Manguel is a strikingly erudite polymath who seems able, in support of his answer to a question from the audience, to instantly extract a perfectly apropos passage from any one of the many books that he has read, no matter how long ago the reading, no matter how obscure the book. It is an impressive feat to witness Manguel construct his carefully considered responses (and he is the only one I can think of who, while apparently speaking off the cuff, speaks not simply in well-formed sentences, but in polished paragraphs, with every punctuation mark in place). He speaks deliberately—and I think this point is key—giving the listener’s ear sufficient time to gather up the idea being expressed without the loss of a single clause. It is as if a spinner and skein-winder were in perfect synchrony, and it is deeply satisfying for listeners, particularly in an era when conversations are more often characterized by people talking over each other and interrupting; as if each participant in such a “conversation” had lost all hope of being listened to attentively and is now determined to at least have his say at any cost (the volume of his voice leap-frogging over that of his conversational opponent) whether he be heard or not.

Manguel gave two readings during the CBC taping session, the first an extract from his new book The City of Words (the published version of this year’s series of Massey lectures, which are even now in progress). Manguel later read a section from The Library at Night, which he prefaced by describing the pleasure of finally having sufficient space in the library of his new home in France to have all 35000 of his books on shelves; or almost all of them: there was also an aphoristic comment to the effect that “every library is always too small for the number of books you own.”

The main problem I have with this evening’s event is that, despite the name—the Studio One Book Club—it bore not the slightest resemblance to any book club gathering that I have ever been a part of.
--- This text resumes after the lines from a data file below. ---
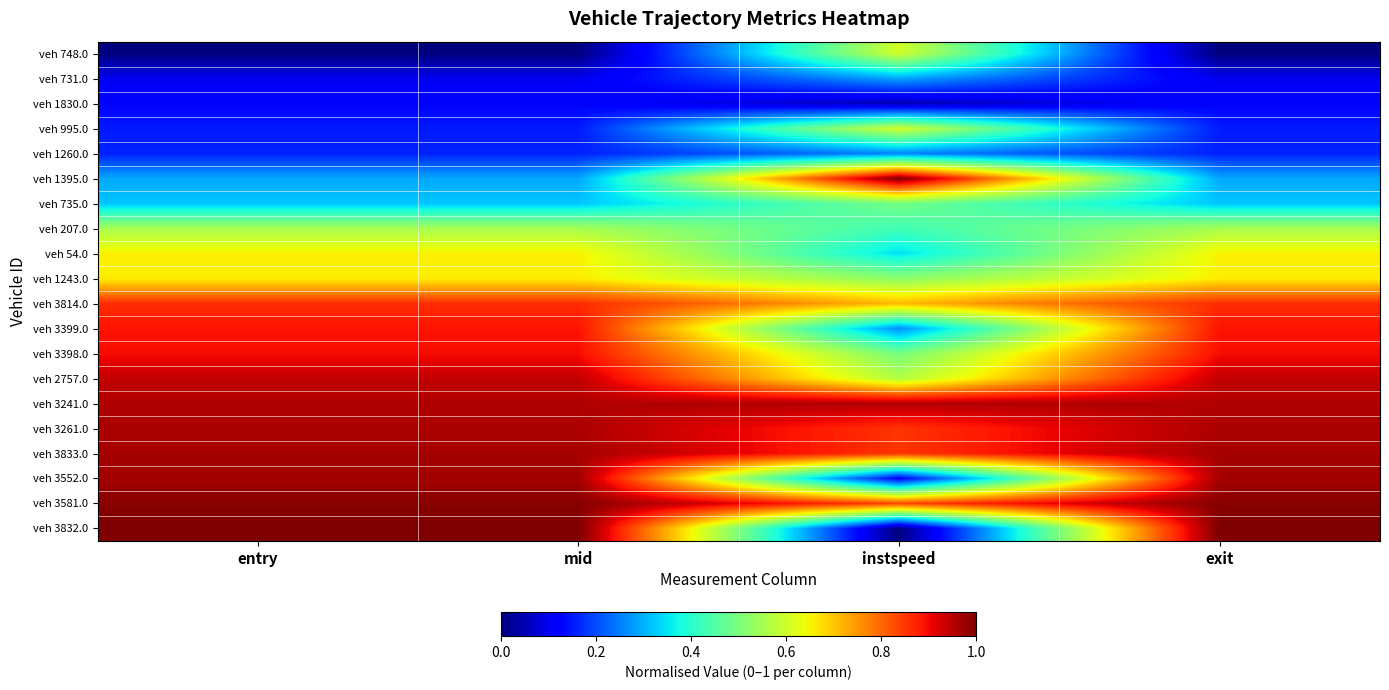

Reading left to right, what are all the values shown in this chart?

veh 748.0: entry=0.0	mid=0.0	instspeed=0.6	exit=0.0
veh 731.0: entry=0.1	mid=0.1	instspeed=0.3	exit=0.1
veh 1830.0: entry=0.1	mid=0.1	instspeed=0.0	exit=0.1
veh 995.0: entry=0.2	mid=0.2	instspeed=0.6	exit=0.2
veh 1260.0: entry=0.2	mid=0.2	instspeed=0.3	exit=0.2
veh 1395.0: entry=0.3	mid=0.3	instspeed=1.0	exit=0.3
veh 735.0: entry=0.3	mid=0.3	instspeed=0.5	exit=0.3
veh 207.0: entry=0.6	mid=0.6	instspeed=0.4	exit=0.6
veh 54.0: entry=0.7	mid=0.7	instspeed=0.3	exit=0.7
veh 1243.0: entry=0.7	mid=0.7	instspeed=0.5	exit=0.7
veh 3814.0: entry=0.9	mid=0.9	instspeed=0.7	exit=0.9
veh 3399.0: entry=0.9	mid=0.9	instspeed=0.3	exit=0.9
veh 3398.0: entry=0.9	mid=0.9	instspeed=0.5	exit=0.9
veh 2757.0: entry=0.9	mid=0.9	instspeed=0.6	exit=0.9
veh 3241.0: entry=1.0	mid=1.0	instspeed=1.0	exit=1.0
veh 3261.0: entry=1.0	mid=1.0	instspeed=0.9	exit=1.0
veh 3833.0: entry=1.0	mid=1.0	instspeed=0.9	exit=1.0
veh 3552.0: entry=1.0	mid=1.0	instspeed=0.1	exit=1.0
veh 3581.0: entry=1.0	mid=1.0	instspeed=0.8	exit=1.0
veh 3832.0: entry=1.0	mid=1.0	instspeed=0.0	exit=1.0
Discussions at our book club are much closer to the “conversations” described above, and I think it grossly unfair of Mssrs MacKay, Burns, and Manguel to have colluded in the fantastic deception which was this evening’s taping; in so doing they have raised unrealistic hopes—of civilized conversations, wide-ranging discussions which connect contemporary issues to a rich and literate past—which I am fairly certain I will never see fulfilled.